Economy, Auto

A Glimpse Into World’s Largest Car Market

E-Jing GT electric sports car conceptE-Jing GT electric sports car concept

The Beijing International Automotive Exhibition is a barometer of the state of the world’s biggest passenger-vehicle market. New cars are launched and startups vie for attention against their multinational rivals.

This year’s show is significant for some key reasons: China is beginning to open up its automobile market after two decades of restrictions on how much foreigners can own in local car ventures; secondly, the electric vehicle juggernaut is beginning to gather steam; and then there is a looming trade war, Bloomberg reported.

 The Red Flag is Now Green

China FAW Group Corp., the carmaker that developed the Hongqi, or Red Flag, limousine for Chairman Mao Zedong six decades ago, unveiled the E-Jing GT electric sports car concept at the Beijing auto show on Wednesday.

The sleek, two-door model was presented in a turquoise-green hue the carmaker calls Kanas Green—a name apparently inspired by the Kanas Lakearea in China’s northwestern Xinjiang province.

Months after calling off a planned partnership with Tata Motors Ltd., Volkswagen AG signaled it has not shut the door on a tie-up with the Indian automaker as it works on a strategy to bring budget cars to millions of cost-conscious buyers in the South Asian country.

 Joining Hands

Volkswagen, which has been long considering making affordable models for India, will decide on its game plan in the first half of this year, said Bernhard Maier, chief executive officer of Skoda Auto AS, part of the VW group.

Just as China’s trade relations with the US are at their worst in years, BMW AG is laying the groundwork to start exporting from its biggest market to buyers around the world including in North America.

The carmaker plans to begin producing its first all-electric sport utility vehicle, dubbed the iX3, in 2020 at its joint-venture in China and will sell the model abroad, according to partner Brilliance China Automotive Holdings Ltd.
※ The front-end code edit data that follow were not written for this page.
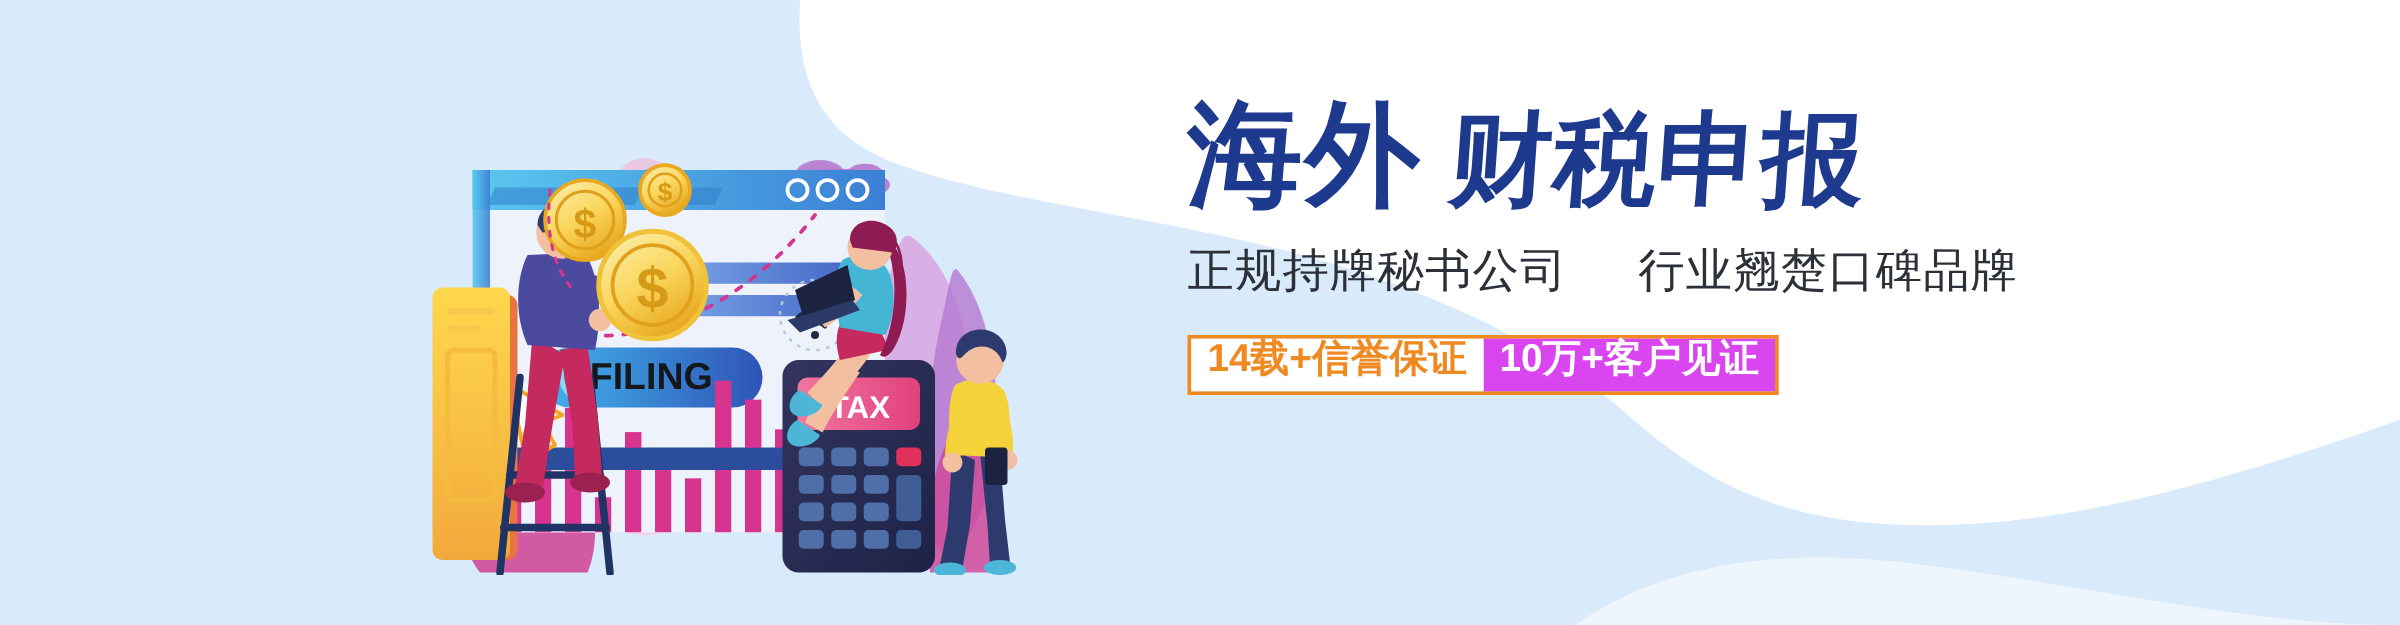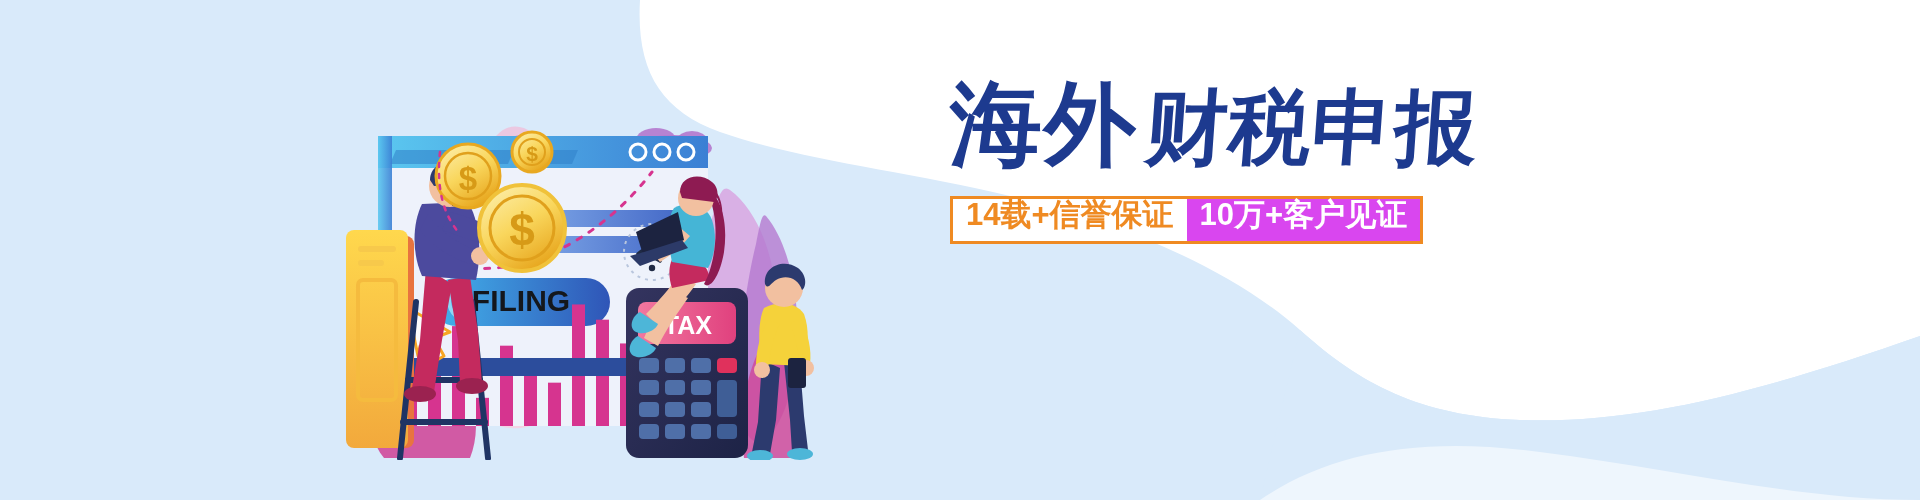--- a/index.html
+++ b/index.html
@@ -33,6 +33,7 @@
     align-items:flex-end;
     line-height:1;
     white-space:nowrap;
+    gap:14px;
   }
   .headline .big {
     font-size:92px;

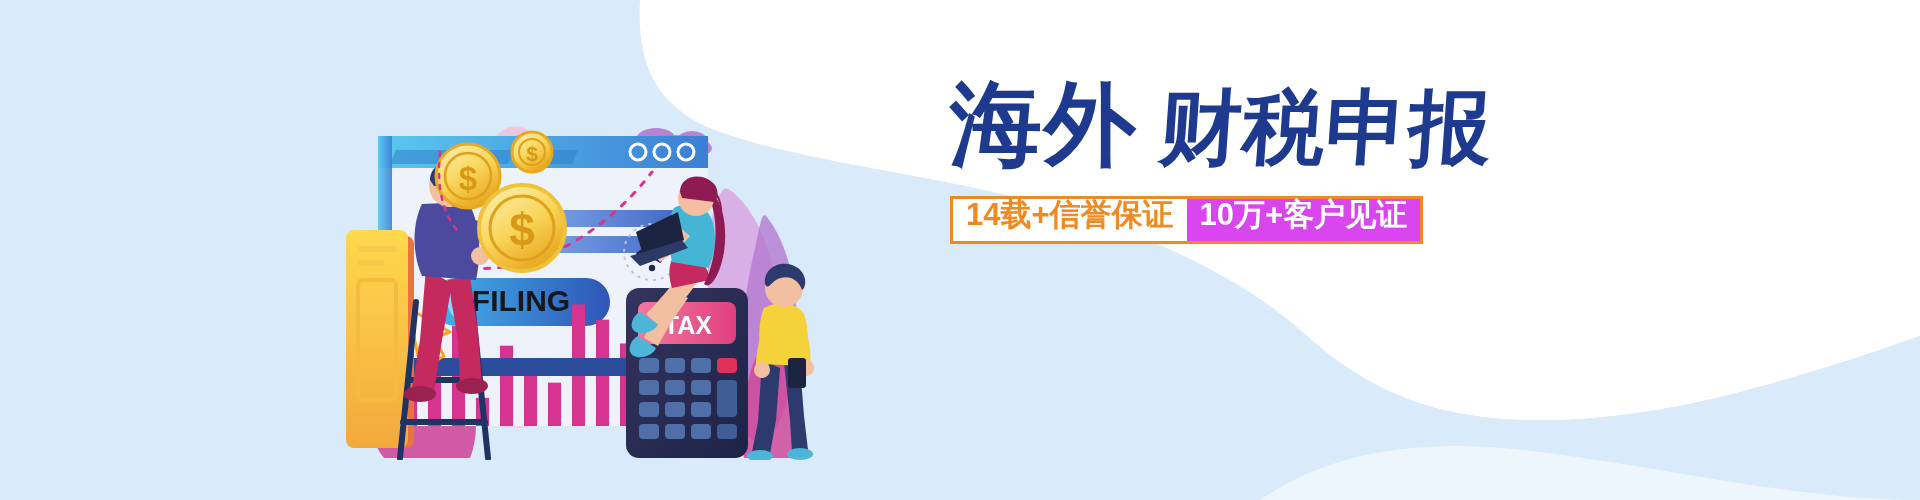--- a/index.html
+++ b/index.html
@@ -384,6 +384,11 @@
       <span class="script">财税申报</span>
     </div>
 
+    <div class="subhead">
+      <span>正规持牌秘书公司</span>
+      <span class="gap"></span>
+      <span>行业翘楚口碑品牌</span>
+    </div>
 
     <div class="badges">
       <span class="badge badge-outline">14载+信誉保证</span>

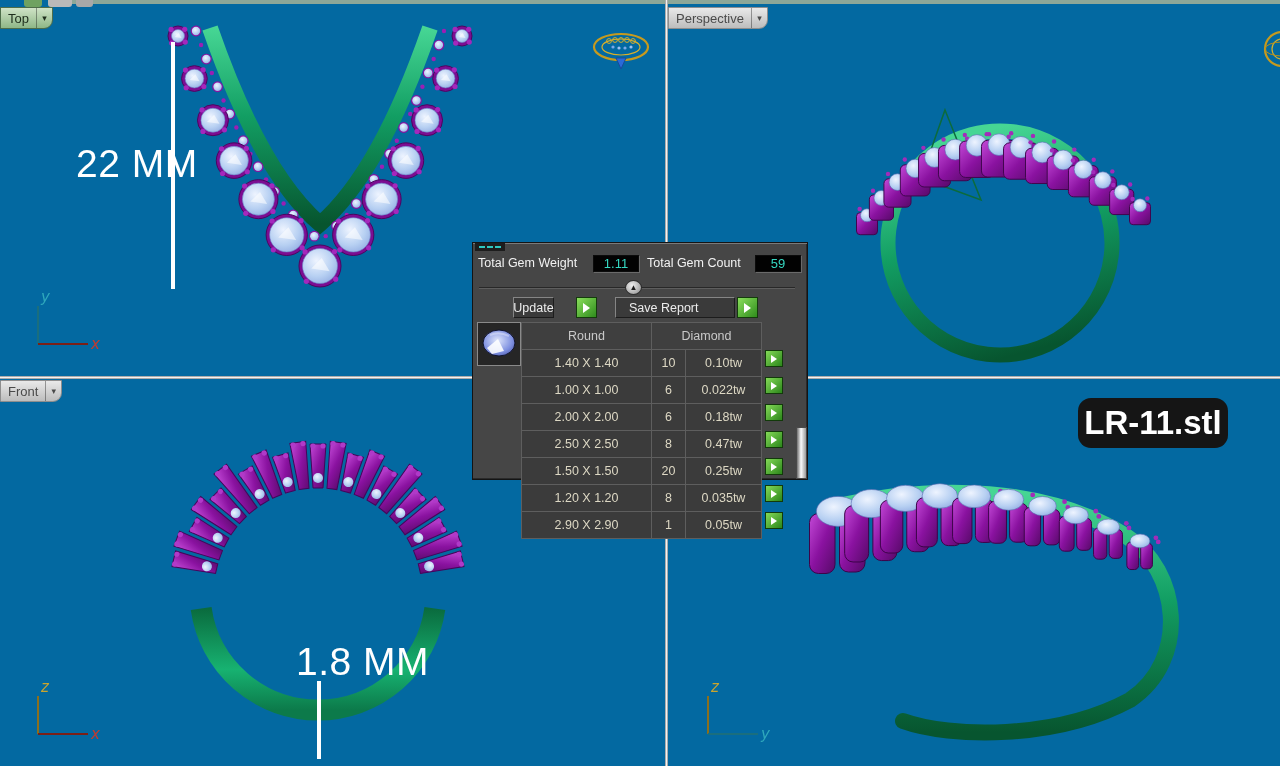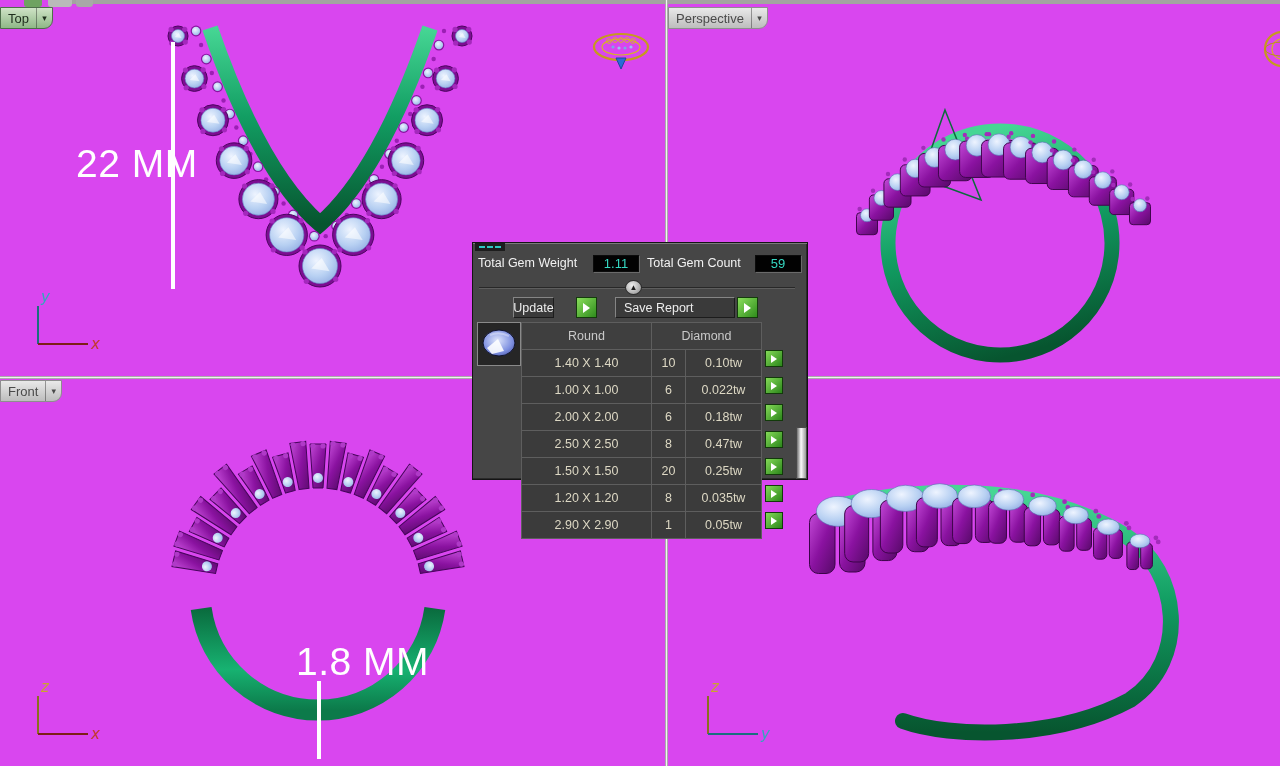--- a/index.html
+++ b/index.html
@@ -5,7 +5,7 @@
   *{margin:0;padding:0;box-sizing:border-box}
   html,body{width:1280px;height:766px;background:#000;overflow:hidden;
     font-family:"Liberation Sans",sans-serif}
-  #stage{position:absolute;left:0;top:0;width:1280px;height:766px;background:#d946ef;overflow:hidden}
+  #stage{position:absolute;left:0;top:0;width:1280px;height:766px;background:#0369a1;overflow:hidden}
 
   
   .topstrip{position:absolute;left:60px;top:0;width:1220px;height:4px;background:#9cae97;opacity:.9;z-index:4}

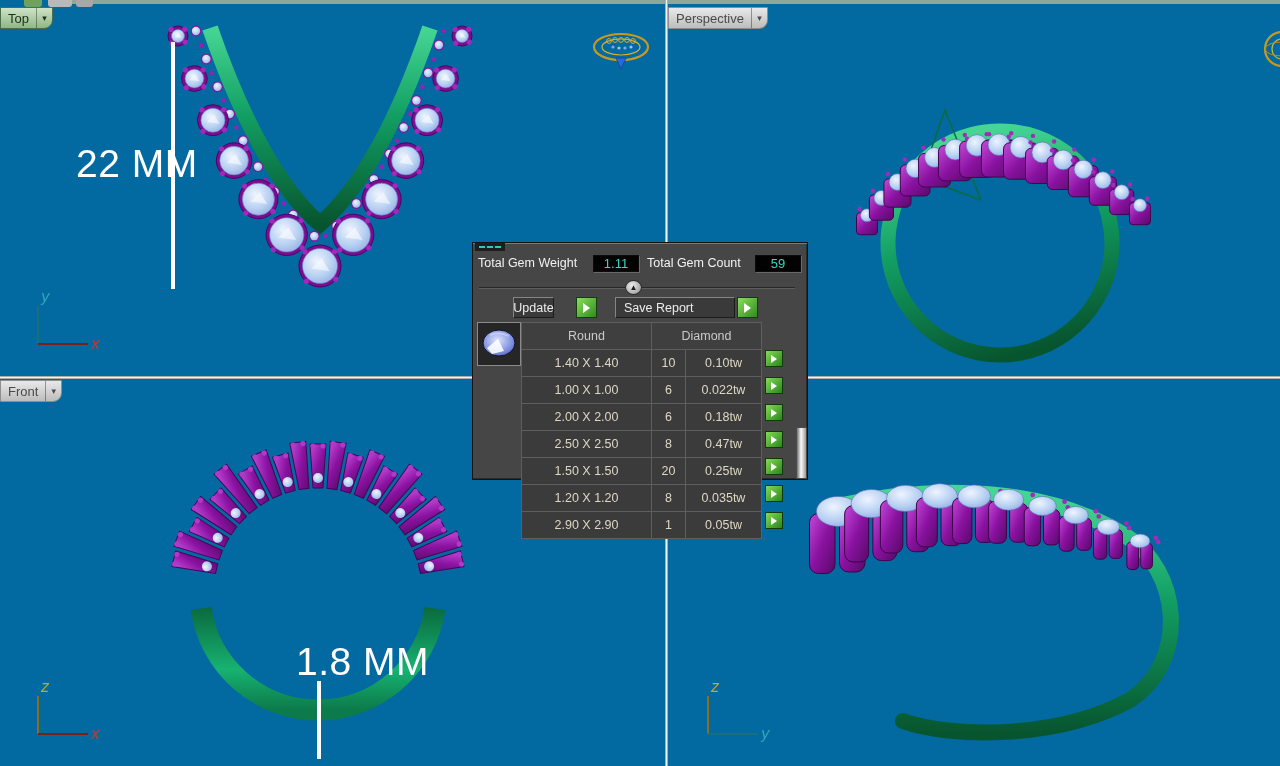--- a/index.html
+++ b/index.html
@@ -74,7 +74,7 @@
     border-color:#858585 #1c1c1c #1c1c1c #858585;color:#ececec;font-size:12.5px;
     font-family:inherit;display:flex;align-items:center;cursor:pointer}
   #gp-update{left:40px;width:41px;justify-content:center}
-  #gp-save{left:142px;width:120px;padding-left:8px}
+  #gp-save{left:142px;width:120px;padding-left:13px}
   .gp-go{position:absolute;top:54px;width:21px;height:21px;
     background:linear-gradient(135deg,#8ade5c,#2f8c1c);border:1px solid #143c0c;
     display:flex;align-items:center;justify-content:center;cursor:pointer}

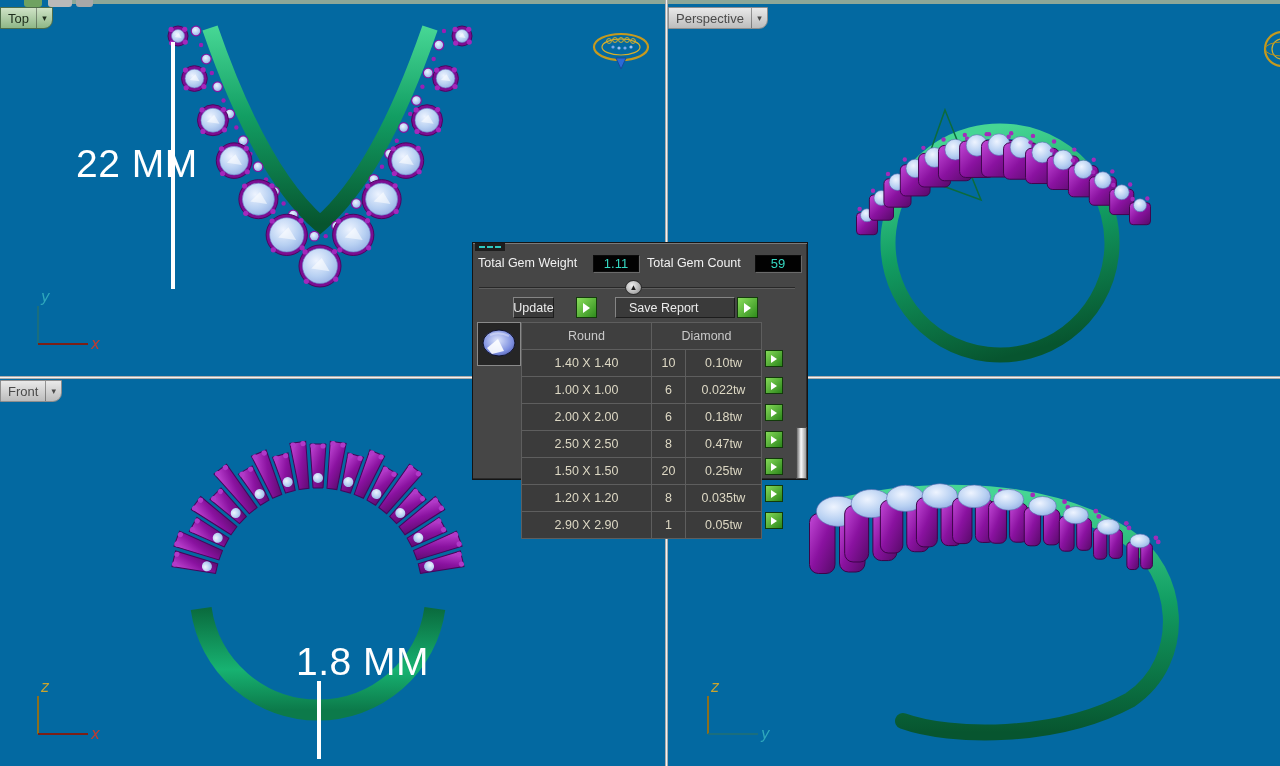--- a/index.html
+++ b/index.html
@@ -586,6 +586,9 @@
   <div class="dimline" id="dimline-top"></div>
   <div class="annot" id="annot-18">1.8 MM</div>
   <div class="dimline" id="dimline-front"></div>
+  <div id="file-badge">
+    <span>LR-11.stl</span>
+  </div>
 
   <div id="gem-panel">
     <div id="panel-tab">

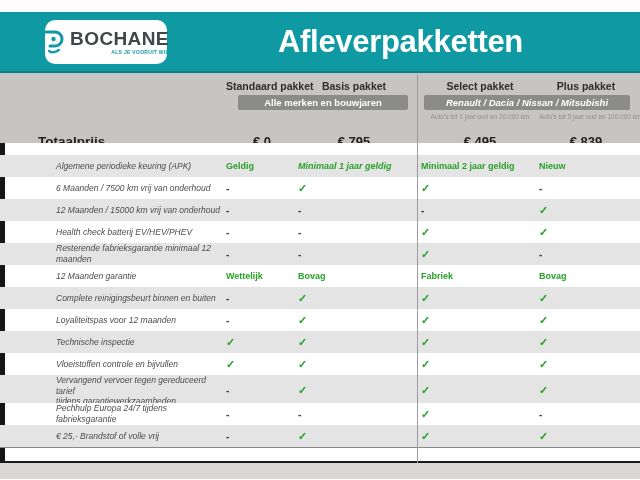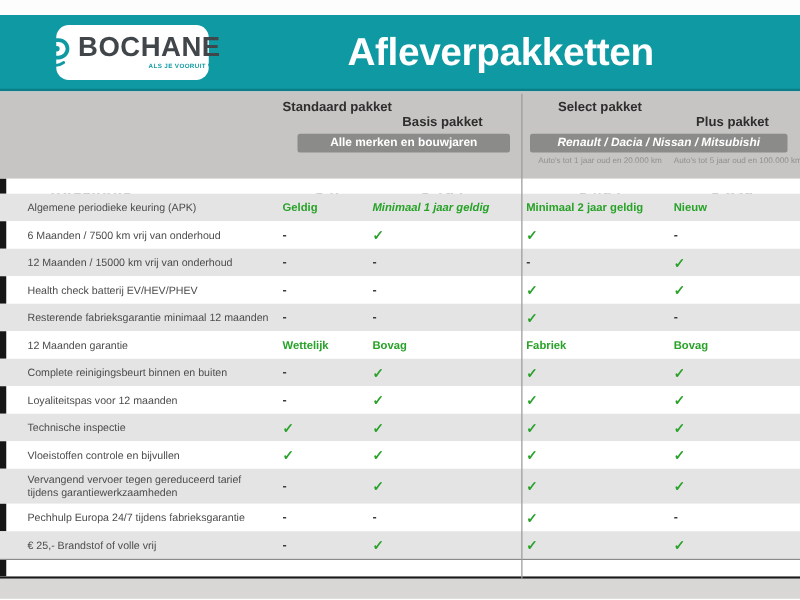--- a/index.html
+++ b/index.html
@@ -11,7 +11,7 @@
   .logo-box{width:122px;height:44px;background:#fff;border-radius:10px;display:flex;align-items:center;justify-content:center;gap:5px;flex:0 0 auto;}
   .logo-icon svg{display:block;}
   .logo-text-wrap{display:flex;flex-direction:column;align-items:flex-end;}
-  .logo-name{font-size:22px;font-weight:bold;color:#41464b;letter-spacing:.4px;line-height:1;text-align:right;}
+  .logo-name{font-size:19px;font-weight:bold;color:#41464b;letter-spacing:.4px;line-height:1;text-align:right;}
   .logo-tagline{font-size:5px;font-weight:bold;color:#0f9aa3;letter-spacing:.3px;margin-top:1px;}
   .main-title{flex:1;text-align:center;color:#fff;font-size:31px;font-weight:800;letter-spacing:-.3px;padding-right:6px;}
 

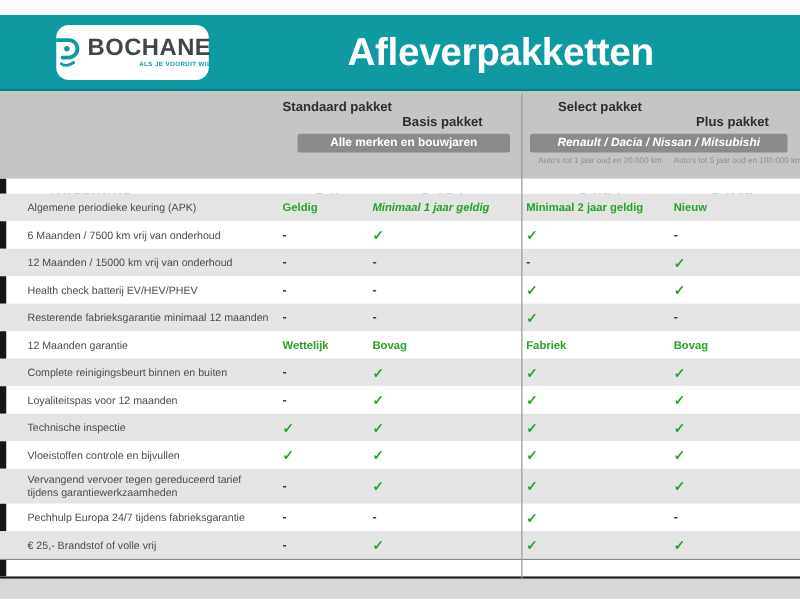--- a/index.html
+++ b/index.html
@@ -73,8 +73,8 @@
   <div class="band">
     <div class="grid">
       <div class="col-title c0">Standaard pakket</div>
+      <div class="col-title c1">Basis pakket</div>
       <div class="col-title c2">Select pakket</div>
-      <div class="col-title c1">Basis pakket</div>
       <div class="col-title c3">Plus pakket</div>
     </div>
     <div class="grid badge-row">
The concept was unveiled on Wednesday in Beijing.

VW is shifting into overdrive, bolstered by spending at its Chinese joint ventures as the German carmaker seeks an edge in producing electric, self-driving autos.

The partnerships’ technology investments in the next five years will total 15 billion euros ($18 billion), Jochem Heizmann, head of Volkswagen’s business in China, said Tuesday at a new-model presentation in Beijing.

 A Slice of the Cake

The founder of Chinese startup Qiantu Motor is jostling for a slice of the world’s biggest electric-vehicle market, and says the race for leadership in the industry has barely started.

Chinese billionaire Li Shufu has catapulted from founding his Geely Group as a refrigerator maker in the 1980s to owning Volvo Cars, British sports carmaker Lotus, London Black Cabs and the largest stake in Daimler AG—the inventor of the automobile. Now he is spearheading China’s aspirations to wedge itself among the big three of the global car industry—the U.S., Germany and Japan—so they become the Big Four.